Owning Your Data
In my last post, I briefly described my interest in working on the next evolution of the internet, which I’ll refer to as the decentralized web (also known as web 3.0). In this post, I’ll explore one area in particular that I find promising: the decentralization (and encryption) of personal data.
Despite its benefits, there are many problems with today’s internet. One of the biggest is that you have little control over what data is collected about you, where it’s stored, who has access to it, and when and how it’s used. The vast majority of information about you lives in centralized databases owned (or at least controlled) by companies behind the apps and websites you use.
This is no coincidence. Data is valuable stuff. The biggest companies in the world—Alphabet (i.e. Google), Amazon, Microsoft, Apple, Facebook—are also the companies with the most data about us. This data can be sold to advertisers, used to improve and personalize products, combed for information about competitors, and much more.
While the benefits to companies are many, this arrangement is not in the best interest of individual consumers. Both regulators and the general public are starting to take note. Flawed as they may be, the EU’s General Data Protection Regulation (GDPR, enforced as of 2018) and the California Consumer Privacy Act (CCPA, enforced as of 2020) are the biggest initiatives to date aimed at empowering individuals to control their own data. More governments are likely to follow suit (some already have).
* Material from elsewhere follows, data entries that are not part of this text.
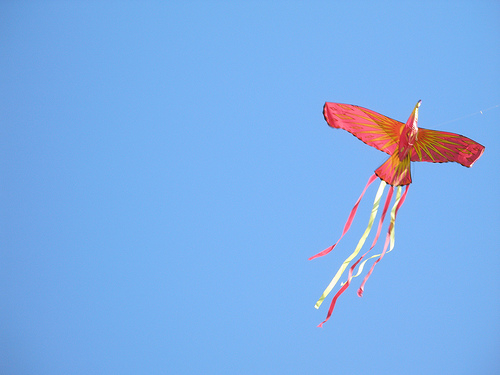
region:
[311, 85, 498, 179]
large red kite in air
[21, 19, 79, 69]
blue sky with no clouds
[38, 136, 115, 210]
blue sky with no clouds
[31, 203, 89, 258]
blue sky with no clouds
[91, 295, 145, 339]
blue sky with no clouds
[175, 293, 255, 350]
blue sky with no clouds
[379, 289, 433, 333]
blue sky with no clouds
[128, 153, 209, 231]
blue sky with no clouds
However, while increased regulation may help stem the worst abuses, it’s ultimately a Band-Aid solution. Even if companies do their best to obey the law and do the right thing, they can (and often do) get hacked, hire dishonest or incompetent people, and make mistakes.
The root of the problem is that individuals don’t own and control their own data. The most direct solution is, therefore, to shift data ownership from companies to consumers.
When you use a website or app, you should grant explicit permission for it to access information about you from a collection of data—let’s call it a personal data store (PDS)—that is private, secure, and completely under your ownership and control. When data is generated as a byproduct of using that website or app (sometimes called “digital wake”), that data should be stored in your PDS—not in a database belonging to the company behind the product.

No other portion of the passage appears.